Materials provided:
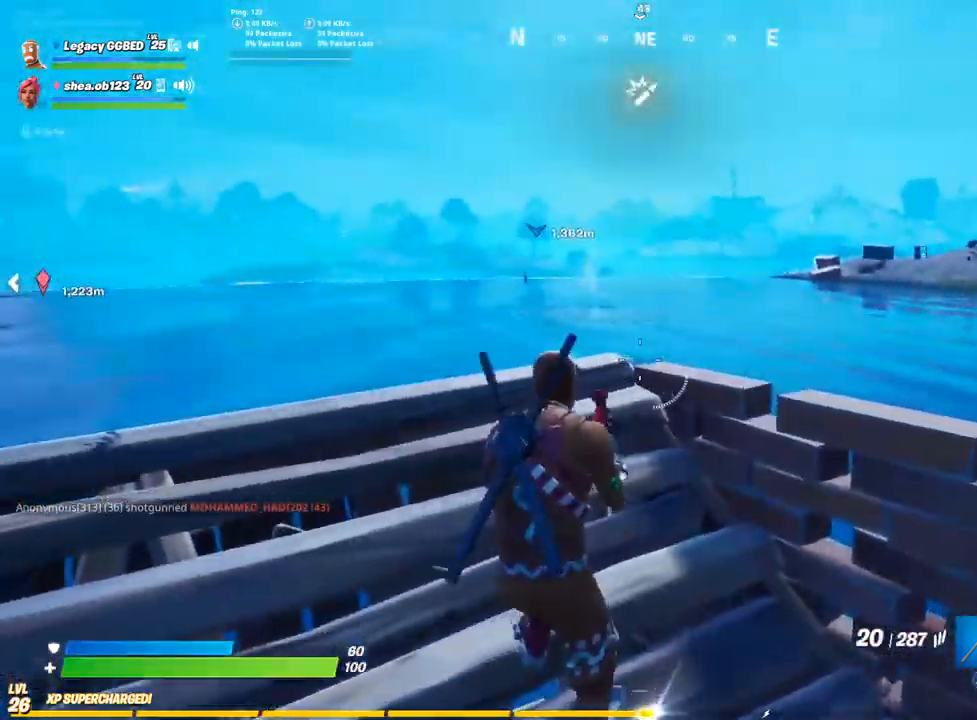
{"buttons": ["L2"], "left_stick": "center", "right_stick": "left", "events": [[83, "R3", "down"], [133, "L2", "down"], [200, "R3", "up"], [500, "left_stick", "center"], [500, "right_stick", "left"]]}
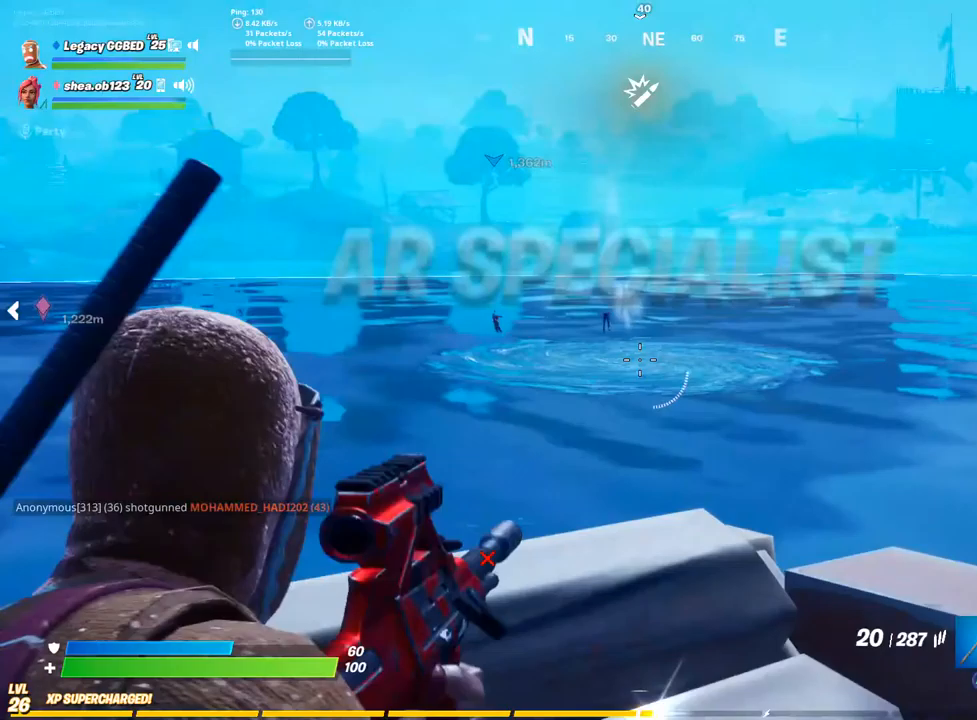
{"buttons": ["L2"], "left_stick": "center", "right_stick": "left", "events": [[83, "left_stick", "up"], [467, "left_stick", "center"]]}
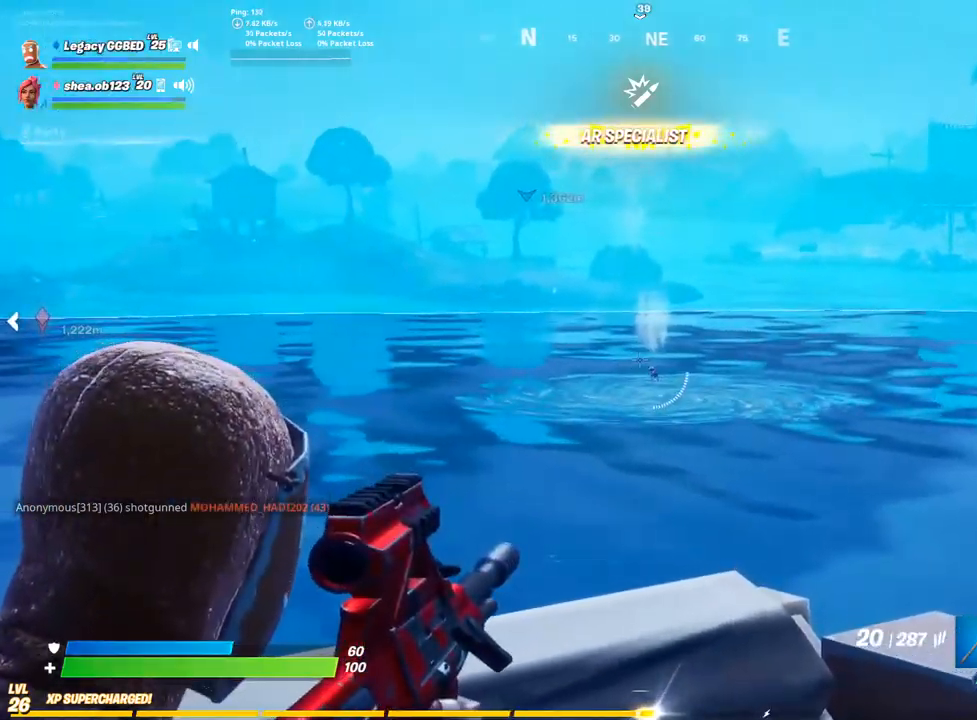
{"buttons": ["L2"], "left_stick": "center", "right_stick": "center", "events": [[33, "R2", "down"], [67, "L2", "up"], [67, "right_stick", "center"], [183, "R2", "up"], [233, "L2", "down"], [250, "left_stick", "up"], [400, "left_stick", "center"]]}
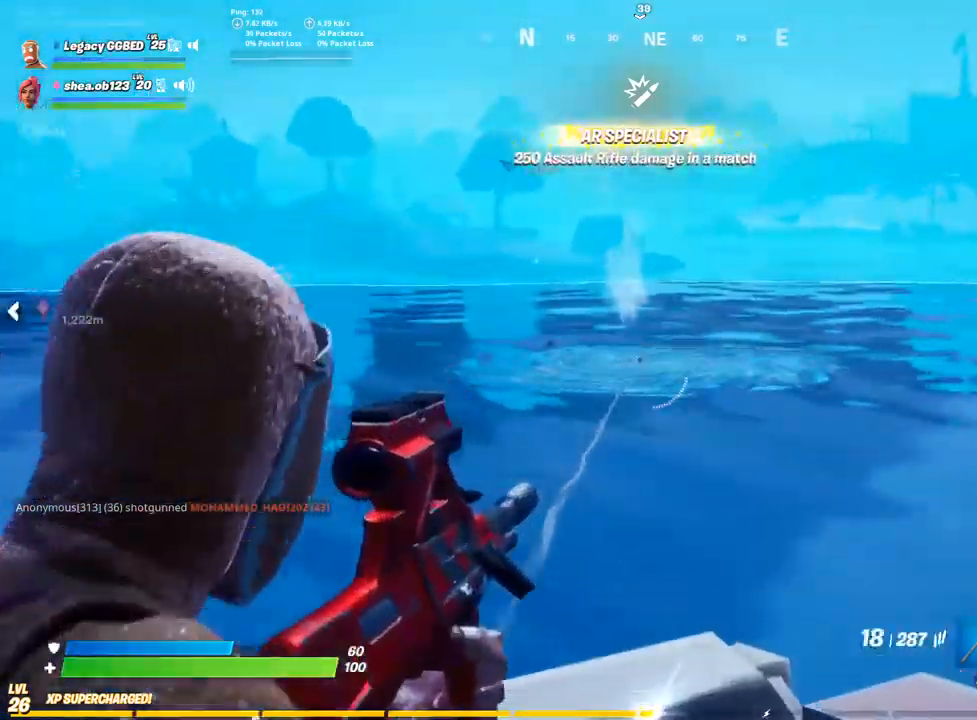
{"buttons": ["L2", "R2"], "left_stick": "up", "right_stick": "down-left", "events": [[433, "right_stick", "left"], [467, "R2", "down"], [500, "left_stick", "up"], [500, "right_stick", "down-left"]]}
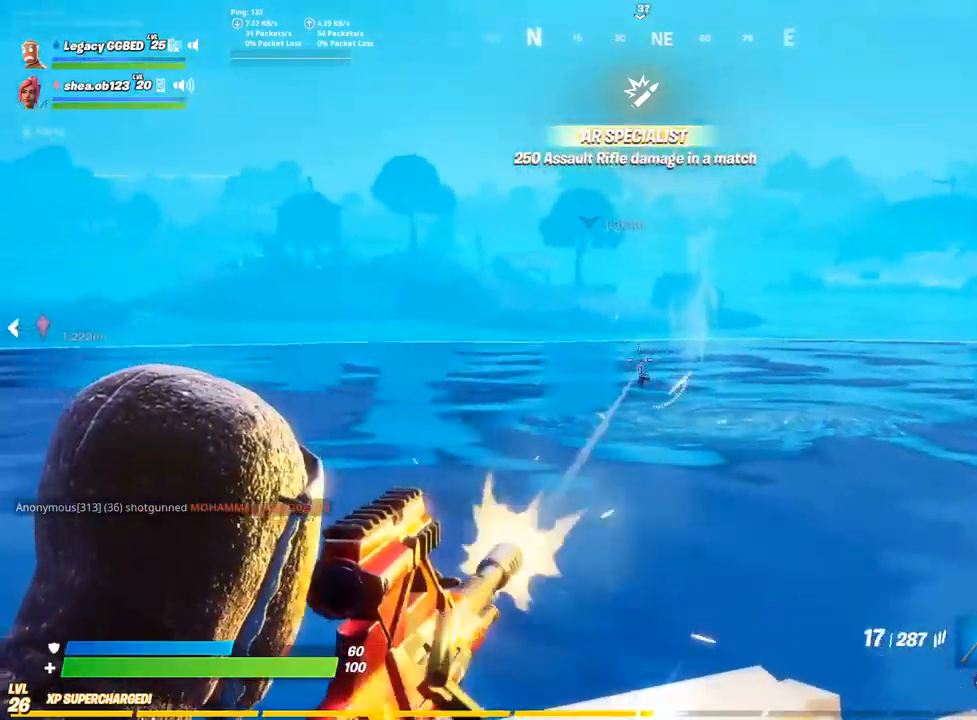
{"buttons": ["L2", "R2"], "left_stick": "center", "right_stick": "center", "events": [[117, "R2", "up"], [167, "right_stick", "down-right"], [200, "left_stick", "center"], [350, "left_stick", "down"], [383, "right_stick", "center"], [483, "R2", "down"], [500, "left_stick", "center"]]}
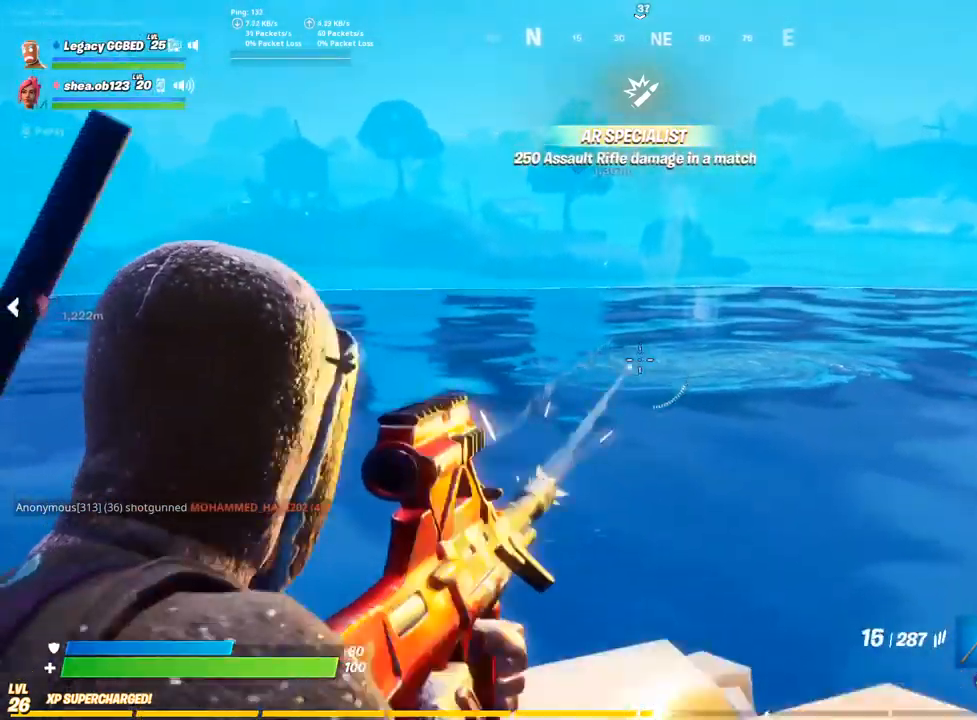
{"buttons": ["L2"], "left_stick": "center", "right_stick": "center", "events": [[133, "R2", "up"], [317, "left_stick", "up"], [400, "left_stick", "center"]]}
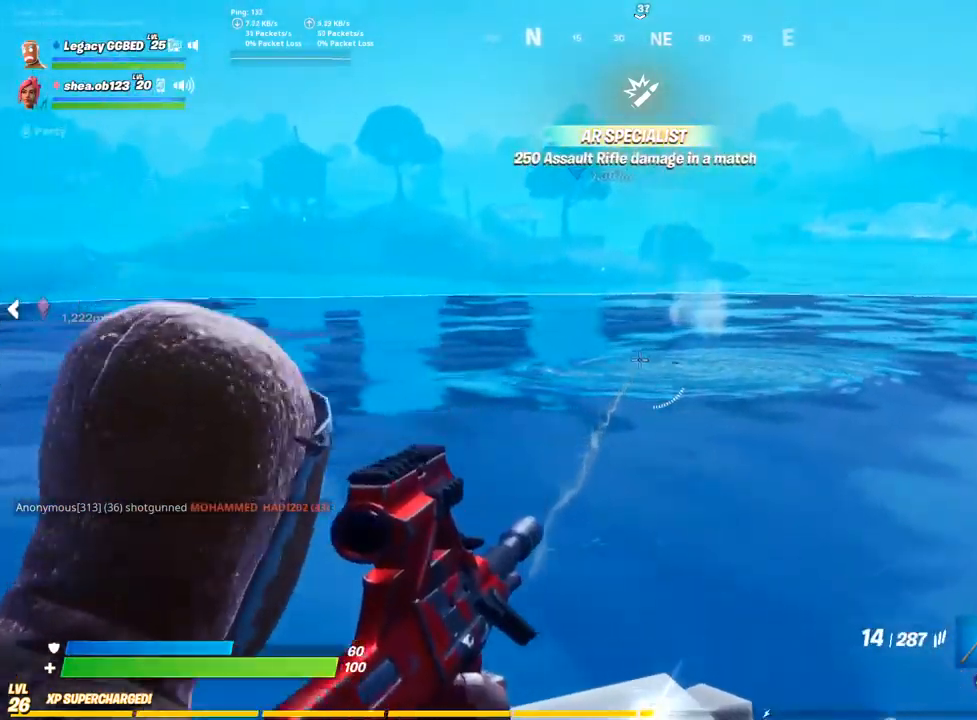
{"buttons": ["L2", "R2"], "left_stick": "center", "right_stick": "down-right", "events": [[300, "right_stick", "up-right"], [467, "R2", "down"], [467, "right_stick", "down-right"]]}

What the exercise asks: None of the pictures belongs in the answer, but all the entries must be repeated exactly.

Response to this task:
{"buttons": ["L2"], "left_stick": "center", "right_stick": "left", "events": [[83, "R3", "down"], [133, "L2", "down"], [200, "R3", "up"], [500, "left_stick", "center"], [500, "right_stick", "left"]]}
{"buttons": ["L2"], "left_stick": "center", "right_stick": "left", "events": [[83, "left_stick", "up"], [467, "left_stick", "center"]]}
{"buttons": ["L2"], "left_stick": "center", "right_stick": "center", "events": [[33, "R2", "down"], [67, "L2", "up"], [67, "right_stick", "center"], [183, "R2", "up"], [233, "L2", "down"], [250, "left_stick", "up"], [400, "left_stick", "center"]]}
{"buttons": ["L2", "R2"], "left_stick": "up", "right_stick": "down-left", "events": [[433, "right_stick", "left"], [467, "R2", "down"], [500, "left_stick", "up"], [500, "right_stick", "down-left"]]}
{"buttons": ["L2", "R2"], "left_stick": "center", "right_stick": "center", "events": [[117, "R2", "up"], [167, "right_stick", "down-right"], [200, "left_stick", "center"], [350, "left_stick", "down"], [383, "right_stick", "center"], [483, "R2", "down"], [500, "left_stick", "center"]]}
{"buttons": ["L2"], "left_stick": "center", "right_stick": "center", "events": [[133, "R2", "up"], [317, "left_stick", "up"], [400, "left_stick", "center"]]}
{"buttons": ["L2", "R2"], "left_stick": "center", "right_stick": "down-right", "events": [[300, "right_stick", "up-right"], [467, "R2", "down"], [467, "right_stick", "down-right"]]}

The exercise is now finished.